Visible-Telecom Entangled Photon Pairs Could Support Quantum Communication

By carefully engineering the geometry of a micrometer-scale, ring-shaped resonator, researchers at NIST produced pairs of entangled photons (particles of light) that have two very different colors or wavelengths. Light from a pump laser (purple regions in the resonator) generates one photon in each pair at a visible-light wavelength (red patches in and around resonator); the other photon has a wavelength in the telecommunications (near-infrared) part of the spectrum (blue patches). From the perspective of quantum communication, these pairings combine the best of both worlds in an optical circuit: The visible-light partner can interact with trapped atoms, ions, or other systems that serve as quantum versions of computer memory, while the telecommunications wavelength member of each couple is free to propagate over long distances through an optical fiber network. Courtesy of S. Kelley/NIST.
Researchers at the National Institute of Standards and Technology (NIST) and the University of Maryland Nanocenter have developed a novel chip-based device to address this issue. They created entangled pairs made up of one visible photon and one NIR photon using chip-based optical components that can be mass-produced. The visible-light photon from the pair can interact with trapped atoms, ions, or other systems that serve as quantum versions of computer memory, while the NIR photon from the pair can propagate over long distances through optical fiber.

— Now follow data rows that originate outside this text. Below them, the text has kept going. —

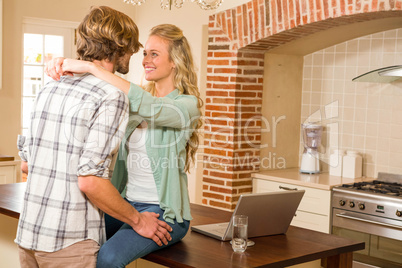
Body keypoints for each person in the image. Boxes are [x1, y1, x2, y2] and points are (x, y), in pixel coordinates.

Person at [16, 7, 172, 268]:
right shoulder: (111, 96)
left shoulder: (50, 87)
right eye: (132, 47)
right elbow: (90, 181)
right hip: (69, 243)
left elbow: (26, 165)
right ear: (119, 46)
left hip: (29, 235)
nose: (134, 54)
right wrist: (138, 220)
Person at [46, 24, 203, 268]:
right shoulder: (136, 98)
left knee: (109, 257)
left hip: (165, 212)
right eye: (144, 53)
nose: (146, 60)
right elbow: (106, 95)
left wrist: (89, 66)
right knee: (76, 237)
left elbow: (151, 107)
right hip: (128, 202)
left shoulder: (186, 105)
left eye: (154, 54)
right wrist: (66, 70)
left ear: (175, 62)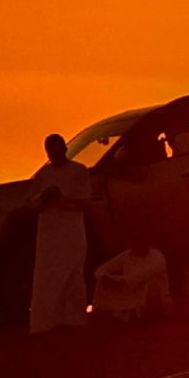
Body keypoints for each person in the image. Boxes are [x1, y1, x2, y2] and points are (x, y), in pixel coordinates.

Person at [28, 132, 92, 334]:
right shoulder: (42, 175)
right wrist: (45, 198)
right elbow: (33, 204)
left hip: (72, 229)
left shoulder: (80, 171)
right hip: (49, 233)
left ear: (64, 149)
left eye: (56, 149)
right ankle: (47, 321)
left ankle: (76, 319)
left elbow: (84, 202)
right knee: (48, 276)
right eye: (49, 150)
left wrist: (62, 199)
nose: (53, 154)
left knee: (73, 273)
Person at [91, 241, 171, 324]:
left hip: (147, 292)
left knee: (152, 285)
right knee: (102, 281)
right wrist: (105, 278)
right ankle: (108, 312)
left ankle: (146, 313)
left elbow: (144, 275)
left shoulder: (157, 256)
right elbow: (100, 270)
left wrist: (123, 281)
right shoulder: (126, 255)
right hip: (130, 292)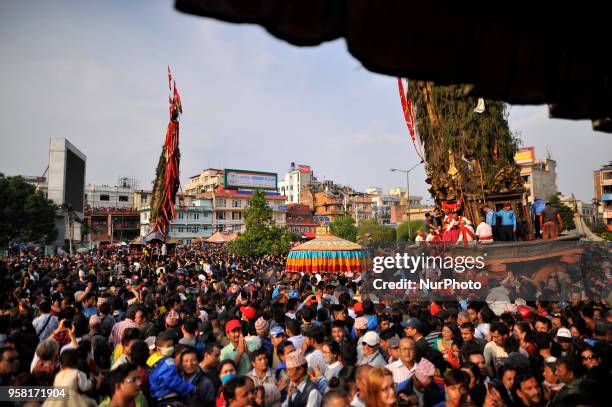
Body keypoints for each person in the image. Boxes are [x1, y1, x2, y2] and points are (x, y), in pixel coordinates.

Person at [147, 331, 195, 405]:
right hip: (169, 398)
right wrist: (191, 388)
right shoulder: (168, 363)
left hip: (157, 398)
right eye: (168, 346)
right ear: (159, 349)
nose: (171, 348)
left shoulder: (153, 361)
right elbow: (174, 382)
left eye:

To create the entangled pairs, the team constructed an optical whispering gallery in the form of a nano-size silicon nitride resonator. When a selected wavelength of laser light was directed into the resonator, entangled pairs of visible-light photons and NIR photons emerged. The type of entanglement used by the team, known as time-energy entanglement, linked the energy of the photon pairs with the time at which they were generated. 
The researchers confirmed that the entanglement persisted even after the photons traveled through 20 kilometers of optical fiber. 

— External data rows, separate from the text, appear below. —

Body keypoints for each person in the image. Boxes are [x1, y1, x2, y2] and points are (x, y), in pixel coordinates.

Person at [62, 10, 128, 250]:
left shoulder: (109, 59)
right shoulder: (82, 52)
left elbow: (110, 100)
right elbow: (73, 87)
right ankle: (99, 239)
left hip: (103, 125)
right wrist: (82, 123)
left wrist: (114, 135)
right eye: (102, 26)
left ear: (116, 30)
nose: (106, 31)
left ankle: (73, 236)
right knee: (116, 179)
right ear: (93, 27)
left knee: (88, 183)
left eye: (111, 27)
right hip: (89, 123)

Typically, entangled photons have similar wavelengths. In this case, the researchers deliberately set out to create “odd couples” — that is, entanglement between photons of very different wavelengths. To make the photons suitable for interacting with most quantum information storage systems, the team also needed the light to be sharply peaked at a particular wavelength rather than broad and diffuse. 
“We wanted to link together visible light photons, which are good for storing information in atomic systems, and telecommunication photons, which are in the near infrared and good at traveling through optical fibers with low signal loss,” said researcher Kartik Srinivasan. 

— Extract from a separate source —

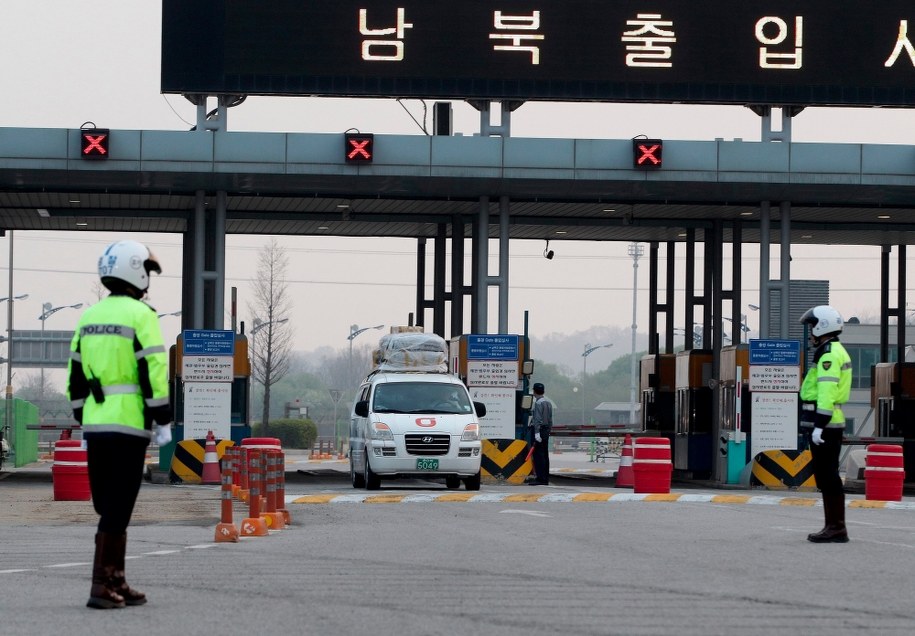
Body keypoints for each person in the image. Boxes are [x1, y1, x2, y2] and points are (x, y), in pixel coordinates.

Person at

The researchers believe that their design methods could be used to create other visible-light/NIR pairs tailored to specific systems. Their achievement promises to boost the ability of light-based circuits to more securely transmit information to faraway locations. 
In the future, the researchers said that by combining two of the entangled pairs with two quantum memories, the entanglement inherent in the photon pairs could be transferred to the quantum memories. This technique, known as entanglement swapping, would allow the memories to be entangled with each other over a much longer distance than would normally be possible. 
“Our contribution was to figure out how to make a quantum light source with the right properties that could enable such long-distance entanglement,” Srinivasan said.